Bientôt, ils s'en séparèrent, puis s'en scindèrent complètement, leur détachement d'elle était total. La conséquence devint que les pensées de ces enfants nous furent inconnues. Ils agissaient seuls, de leur propre chef. Un ordre implacable fut lancé.
Tout généticien qui n'entendait plus les pensées de ses petits serviteurs de manière pleine et entière, devait prévenir les autorités en dénonçant de tels traîtres.
Il en alla de même pour moi...
Il s'arrête et contemple avec affection un très jeune petit être au teint légèrement bleuté et rosé. Le jeune clone tient sa main et lui adresse un long regard brillant empli de douceur.

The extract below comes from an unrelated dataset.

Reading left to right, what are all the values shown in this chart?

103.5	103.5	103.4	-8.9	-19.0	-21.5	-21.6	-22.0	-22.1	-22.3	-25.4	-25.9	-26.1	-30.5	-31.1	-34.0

Il reprend avec quelque peine.
Il se trouve que j'ai menti, confesse t-il. Nombre de mes plus illustres confrères ont fait de même. Cela faisait des mois, voire des années que la pensée de nos serviteurs ne nous parvenait plus pleinement. Nous avons dissimulé cette vérité pour bien des raisons. La première était la peur, nous pouvions de même être exécutés sans préavis.
En ces temps, certains génies disparaissaient mystérieusement des transports envoyés vers la Terre. Il nous fut donné de voir que bon nombre d'entre eux rejoignaient d'autres vaisseaux tout argentés, qui éblouissaient nos yeux trop sensibles. Nous étions épouvantés de toute cette lumière, préférant nous réfugier dans nos recherches.
Passionnés que nous étions par la vie de laboratoire, nous ne souhaitions quitter pour rien au monde nos travaux si fascinants. L'amour de la science est pour nous quelque chose de profond qui occupe toutes nos journées avec une joie, une ardeur constante. Cela rend nos vies merveilleusement riches. A cette époque, j'avançais sur la compréhension du système cellulaire, par l'observation de cellules minuscules en mouvement dans un milieu semi congelé. Vous connaissez ces organismes que vous nommez tardigrades, et qui sont des formes de vie minuscules très résistantes au froid.